Differential Equations (Forestry)

[knowLittle]

Homework Statement

The value of a tract of timber is

$V(t)=100,000 e^{0.8\sqrt{t} }$

where t is the time in years, with t=0 corresponding to 1998.
If money earns interests continuously at 10%, the present value of the timber at any time t is $A(t)= V(t)e^{-.10 t}$
Find the year in which the timber should be harvested to maximize the present value function.

The Attempt at a Solution

When V(0)= 100,000 is the value of timber in 1998.

$A(t)= 100,000 e^{0.8\sqrt{t} }\ e^{-.10 t}$ I assume that to maximize this function I need to make the exponential positive rather than negative.
But, I don't know hot to proceed from here.

 

[SteamKing]

For what values of t is the exponential negative?

If the function to be maximized did not have an exponential term, how would you go about maximizing it?

 

[knowLittle]

For what values of t is the exponential negative?

I wanted to find a value of t such that by addition with 0.8 SQRT(t) would give me a positive exponent.

If the function to be maximized did not have an exponential term, how would you go about maximizing it?

If the function did not have an exponential term, I would try to find a value of T that multiplied by the constant 100,000 would be the greatest value for A.

 

[LCKurtz]

@knowLittle Do you know how to find the maximum/minimum of a function using calculus?

 

[knowLittle]

I know that I can get the relative extrema through differentiation, but I am having lots of problems to get the derivative of this A(t) function.

$\frac{d}{dt} (100,000e^{0.8 \sqrt{t} -.10 t}) =0$

I get :
$0.01t^{1/2} + 0.32 \frac{\sqrt{t}}{t}- 0.12 =0$

and I don't know how to solve for t.

 

[LCKurtz]

I know that I can get the relative extrema through differentiation, but I am having lots of problems to get the derivative of this A(t) function.

$\frac{d}{dt} (100,000e^{0.8 \sqrt{t} -.10 t}) =0$

I get :
$0.01t^{1/2} + 0.32 \frac{\sqrt{t}}{t}- 0.12 =0$

and I don't know how to solve for t.

I don't get that.
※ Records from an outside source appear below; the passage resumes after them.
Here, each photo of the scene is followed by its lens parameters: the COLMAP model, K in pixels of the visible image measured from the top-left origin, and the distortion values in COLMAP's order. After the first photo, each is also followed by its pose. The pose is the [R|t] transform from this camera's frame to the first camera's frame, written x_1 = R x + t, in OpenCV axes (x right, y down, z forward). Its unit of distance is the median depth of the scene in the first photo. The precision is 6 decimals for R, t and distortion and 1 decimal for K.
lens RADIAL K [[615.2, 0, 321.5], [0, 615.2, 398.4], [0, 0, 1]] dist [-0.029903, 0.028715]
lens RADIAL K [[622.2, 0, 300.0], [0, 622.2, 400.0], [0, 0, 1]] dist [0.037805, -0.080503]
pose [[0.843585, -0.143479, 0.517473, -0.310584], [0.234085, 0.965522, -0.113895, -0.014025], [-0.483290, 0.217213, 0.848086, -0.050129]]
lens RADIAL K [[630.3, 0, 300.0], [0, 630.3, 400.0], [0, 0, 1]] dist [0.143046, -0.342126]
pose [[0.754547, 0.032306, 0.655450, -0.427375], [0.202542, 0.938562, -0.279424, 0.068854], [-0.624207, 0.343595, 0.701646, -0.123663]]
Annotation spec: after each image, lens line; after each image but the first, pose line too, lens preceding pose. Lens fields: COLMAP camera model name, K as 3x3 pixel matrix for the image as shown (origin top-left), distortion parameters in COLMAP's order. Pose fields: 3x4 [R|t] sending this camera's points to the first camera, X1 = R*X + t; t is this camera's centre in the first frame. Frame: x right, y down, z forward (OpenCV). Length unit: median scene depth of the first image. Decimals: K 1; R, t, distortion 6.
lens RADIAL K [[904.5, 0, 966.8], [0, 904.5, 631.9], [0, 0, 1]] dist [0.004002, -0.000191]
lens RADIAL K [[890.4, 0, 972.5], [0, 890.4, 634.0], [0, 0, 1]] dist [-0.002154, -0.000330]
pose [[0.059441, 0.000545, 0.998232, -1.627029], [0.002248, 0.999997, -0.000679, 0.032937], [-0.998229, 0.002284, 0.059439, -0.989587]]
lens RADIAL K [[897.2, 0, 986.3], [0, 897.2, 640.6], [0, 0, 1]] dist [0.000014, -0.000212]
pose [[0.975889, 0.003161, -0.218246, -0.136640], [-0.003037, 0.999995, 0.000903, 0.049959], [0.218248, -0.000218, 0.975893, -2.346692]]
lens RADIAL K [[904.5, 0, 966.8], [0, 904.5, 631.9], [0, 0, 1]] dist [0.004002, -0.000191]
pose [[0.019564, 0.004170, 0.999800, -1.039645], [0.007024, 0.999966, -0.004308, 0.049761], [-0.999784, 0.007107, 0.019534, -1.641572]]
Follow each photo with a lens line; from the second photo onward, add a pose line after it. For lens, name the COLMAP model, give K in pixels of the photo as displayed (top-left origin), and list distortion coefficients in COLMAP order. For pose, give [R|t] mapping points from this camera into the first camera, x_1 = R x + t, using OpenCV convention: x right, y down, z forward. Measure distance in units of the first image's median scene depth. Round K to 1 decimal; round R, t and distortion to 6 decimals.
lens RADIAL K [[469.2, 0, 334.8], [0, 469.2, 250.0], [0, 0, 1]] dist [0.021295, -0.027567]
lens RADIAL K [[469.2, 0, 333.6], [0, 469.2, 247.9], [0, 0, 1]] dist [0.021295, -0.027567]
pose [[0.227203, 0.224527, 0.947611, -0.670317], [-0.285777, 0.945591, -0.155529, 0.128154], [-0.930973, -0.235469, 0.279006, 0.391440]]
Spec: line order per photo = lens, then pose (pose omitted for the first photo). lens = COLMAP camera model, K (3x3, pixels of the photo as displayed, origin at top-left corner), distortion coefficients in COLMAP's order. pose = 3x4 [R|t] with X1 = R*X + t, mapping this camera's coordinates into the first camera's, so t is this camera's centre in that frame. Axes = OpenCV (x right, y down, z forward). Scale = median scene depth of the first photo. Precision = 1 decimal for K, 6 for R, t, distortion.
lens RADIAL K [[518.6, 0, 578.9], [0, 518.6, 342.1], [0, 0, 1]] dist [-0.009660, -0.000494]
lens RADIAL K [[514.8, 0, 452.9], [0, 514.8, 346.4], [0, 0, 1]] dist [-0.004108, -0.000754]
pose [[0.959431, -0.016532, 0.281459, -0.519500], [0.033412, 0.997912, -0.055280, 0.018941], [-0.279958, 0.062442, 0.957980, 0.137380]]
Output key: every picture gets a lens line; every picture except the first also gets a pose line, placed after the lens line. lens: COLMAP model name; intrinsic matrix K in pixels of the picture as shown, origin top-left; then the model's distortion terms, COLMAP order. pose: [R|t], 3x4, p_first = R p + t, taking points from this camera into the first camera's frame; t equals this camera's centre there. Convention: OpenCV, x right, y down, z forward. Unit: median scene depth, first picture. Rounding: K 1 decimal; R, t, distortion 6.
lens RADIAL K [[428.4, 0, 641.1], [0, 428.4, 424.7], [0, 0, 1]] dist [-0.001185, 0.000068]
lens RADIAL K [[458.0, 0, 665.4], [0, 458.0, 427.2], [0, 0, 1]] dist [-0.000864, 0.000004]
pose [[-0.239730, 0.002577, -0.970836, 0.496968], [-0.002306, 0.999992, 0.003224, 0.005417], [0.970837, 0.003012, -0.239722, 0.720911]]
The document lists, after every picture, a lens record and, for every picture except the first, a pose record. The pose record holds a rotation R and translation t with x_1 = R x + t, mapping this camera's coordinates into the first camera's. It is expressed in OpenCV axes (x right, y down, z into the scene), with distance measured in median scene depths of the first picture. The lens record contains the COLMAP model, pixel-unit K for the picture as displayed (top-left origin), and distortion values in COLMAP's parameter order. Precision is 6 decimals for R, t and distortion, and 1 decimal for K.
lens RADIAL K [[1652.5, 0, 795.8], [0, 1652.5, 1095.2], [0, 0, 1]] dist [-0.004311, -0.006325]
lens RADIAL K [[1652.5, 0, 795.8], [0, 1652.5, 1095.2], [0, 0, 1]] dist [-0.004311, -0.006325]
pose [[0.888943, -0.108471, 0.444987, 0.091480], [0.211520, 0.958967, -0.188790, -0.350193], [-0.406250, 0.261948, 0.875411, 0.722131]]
Please show your steps taking the derivative.

 

[knowLittle]

0= 100,000 u e^u du. 100,000 cancels and u*du is multiplied.

$u={0.8 \sqrt{t} -.10 t}$ and $du= 0.4 t^{-1/2}- 0.10$
$0= [(0.4* 0.8)- 0.10 *0.8 \sqrt{t} - 0.10(0.4) \sqrt{t}+ (0.10^2) t ] e^u$

$0.12 \sqrt{t}- 0.01 t - 0.32=0$

 

[LCKurtz]

0= 100,000 u e^u du. 100,000 cancels and u*du is multiplied.

$u={0.8 \sqrt{t} -.10 t}$ and $du= 0.4 t^{-1/2}- 0.10$

That is $\frac {du}{dt} =0.4 t^{-1/2}- 0.10$

$0= [(0.4* 0.8)- 0.10 *0.8 \sqrt{t} - 0.10(0.4) \sqrt{t}+ (0.10^2) t ] e^u$

$0.12 \sqrt{t}- 0.01 t - 0.32=0$

I have no idea where you got those last two lines. The derivative of $100000e^u$ is $100000e^u\frac {du}{dt}= 100000e^{0.8 \sqrt{t} -.10 t}(0.4 t^{-1/2}- 0.10)$. That will be 0 only if the last factor is 0.

 

[knowLittle]

You are right.

$e^u 0.4 t^{-1/2} = e^u 0.10$

$t=16$
So, the only critical point is at t=16.

So, can I say that the function A(t) reaches maximum profit at year 1998 +16= 2014

 

[knowLittle]

Is my answer correct?

Thank you for all your help so far. Specially, thanks to Kurtz.

 

[LCKurtz]

You are right.

$e^u 0.4 t^{-1/2} = e^u 0.10$

$t=16$
So, the only critical point is at t=16.

So, can I say that the function A(t) reaches maximum profit at year 1998 +16= 2014

Is my answer correct?

Thank you for all your help so far. Specially, thanks to Kurtz.

$t=16$ is correct. But if this is a problem you are going to hand in you should be sure to check that that value of $t$ gives a maximum of the function and not accidentally a minimum. Critical points can be either one or even a saddle point.

 

[knowLittle]

This problem is for personal leisure. But, yes; I am aware of the possibility in that critical point.
I have a problem in finding other test values, though.

I know that I have intervals <-00, 16> and <16, 00+>
If I assume that t>0, then, I only have <0,16>, <16, 00+>

For A(16) = 100 000 * e^( (0.8 * 4) - (.10* 16) ) = 495303.2424
Also, my second derivative test of A at the critical point is negative. So, the function is concave at t=16. Then, my relative maximum is at t=16 or year 2014.